Voltage Gain

I'm considering using two different amps in my system. One concern pointed out in the Linn website is the difference in voltage gain between amps. How much of a difference is too much difference? I'm considering using a Linn amp with a gain of 28.6 dB with an amp with a gain of 29dB. Is this material?

Perhaps (how's that for a worthless comment?). For a given load and input level, the 29 dB amp will deliver .4 dB more power. It is not ideal, but nothing in audio is. You are going to get greater variations in power delivered to your listening position through the speakers interaction with the room than .4 dB. A slight change in toe in will cause that much change. I assume you are biamping? I wouldn't worry about it as long as you use one amp for the lower frequencies and the other for the upper. Then swap them and see which sounds better.
What manner will the two amps be used? Are they 2 stereo amps to be used in a biamp arrangement? Or 2 monoblock amps one for each channel? My experience with active biamping is that such a small difference (~0.5dB) is negligible, especially if the crossover point is not in the midrange, or if the electronic crossover unit has level adjustments. For 2 monoblocks, even a small difference in gain might be noticeable (in good systems) as a slight L or R emphasis, which could be corrected by a balance control on the preamp.

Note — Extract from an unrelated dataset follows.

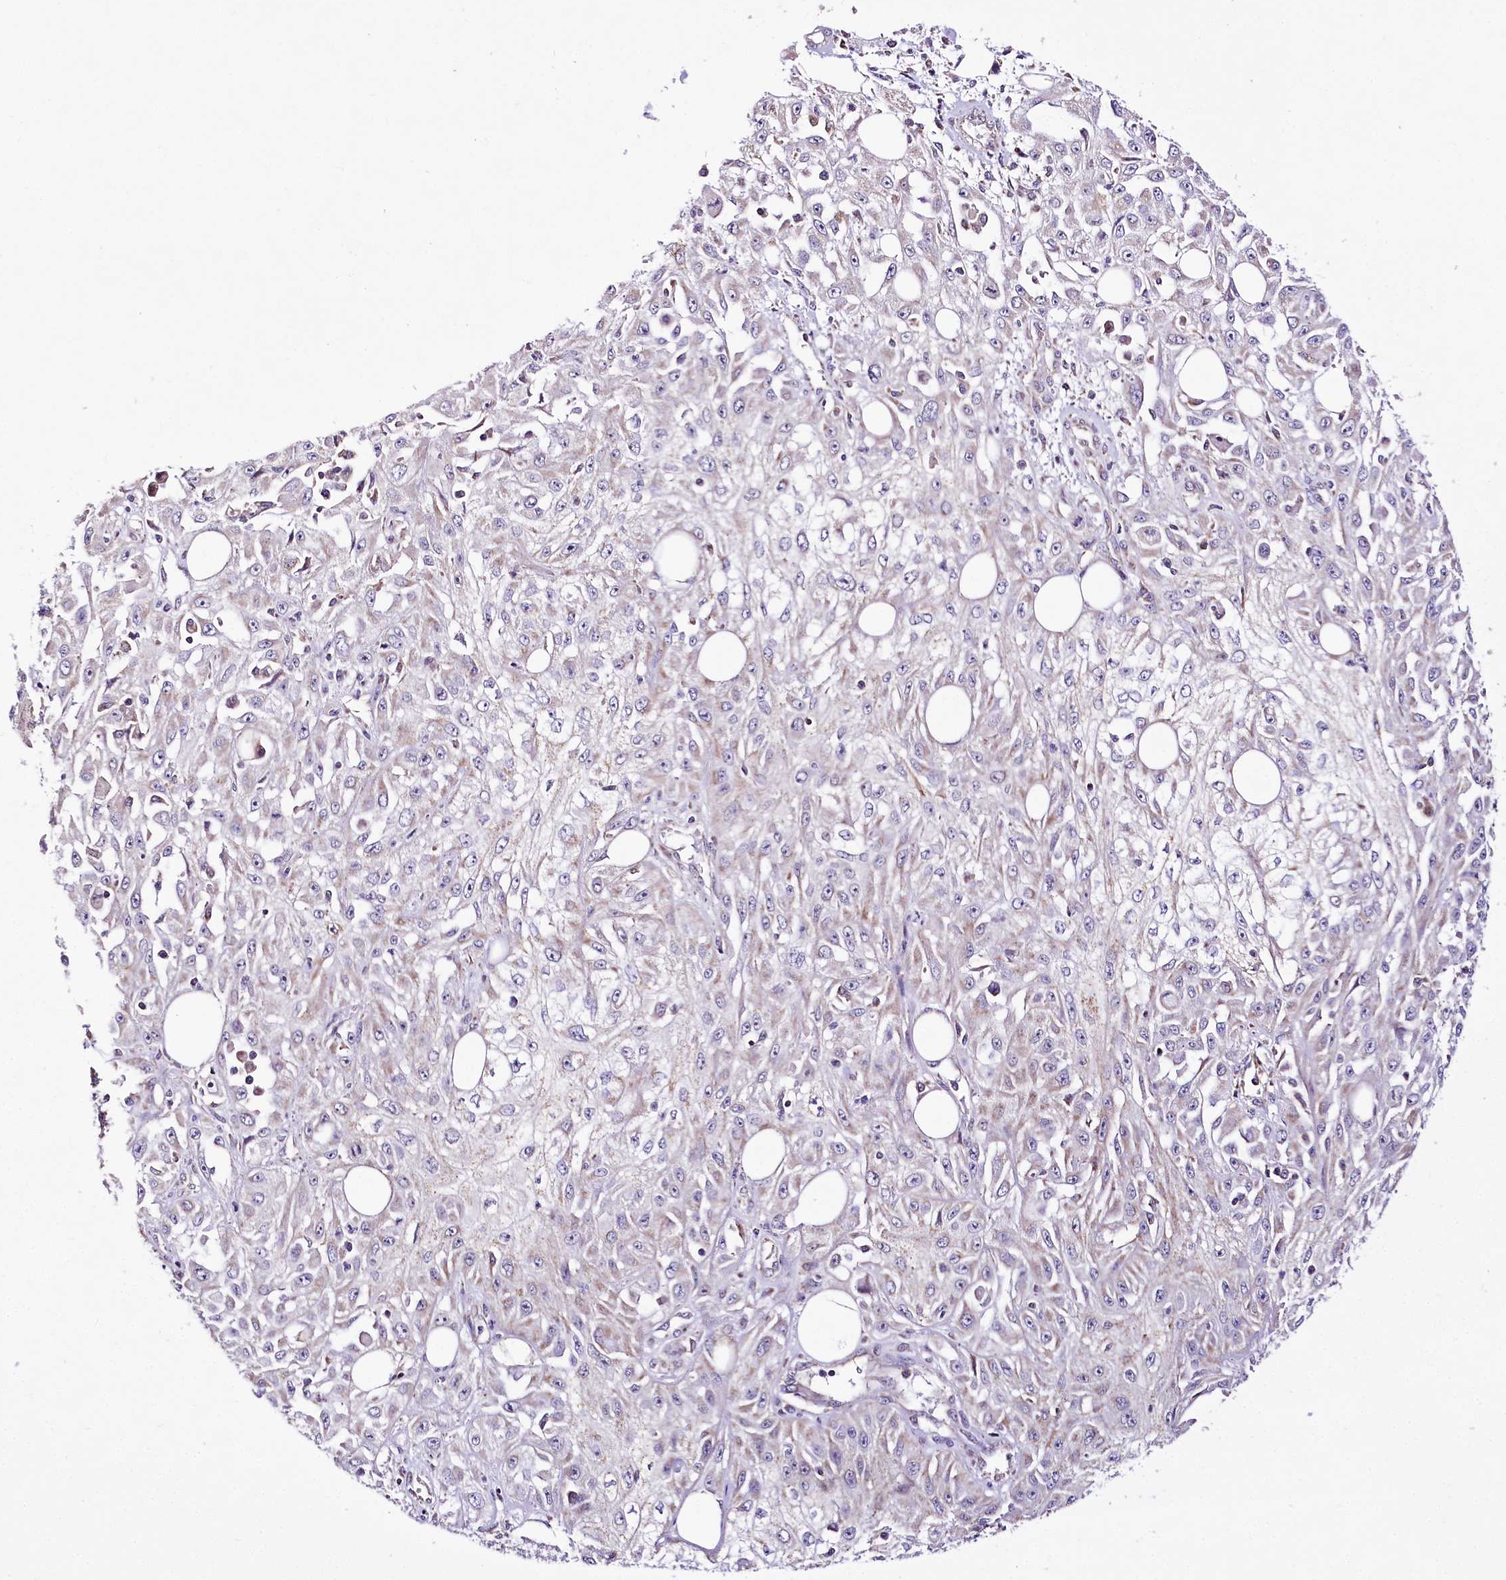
{"staining": {"intensity": "weak", "quantity": "<25%", "location": "cytoplasmic/membranous"}, "tissue": "skin cancer", "cell_type": "Tumor cells", "image_type": "cancer", "snomed": [{"axis": "morphology", "description": "Squamous cell carcinoma, NOS"}, {"axis": "morphology", "description": "Squamous cell carcinoma, metastatic, NOS"}, {"axis": "topography", "description": "Skin"}, {"axis": "topography", "description": "Lymph node"}], "caption": "IHC micrograph of human skin cancer (metastatic squamous cell carcinoma) stained for a protein (brown), which shows no staining in tumor cells.", "gene": "ATE1", "patient": {"sex": "male", "age": 75}}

those two figures are so close (0.4dB apart) that you'll hardly notice any difference at all. go for it
As test reports in the various audio rags clearly show a manufacturers published figure for gain is not always the actual gain of the amp. The situation in the real world often is quite different than on paper yeilding a significantly greater imbalance than you think. If you have an imbalance, you might try putting a Radio Shack potentiometer in a box and using it at the inputs of the more sensitive amp. Creek makes a product functionally similar to this but it is more spendy.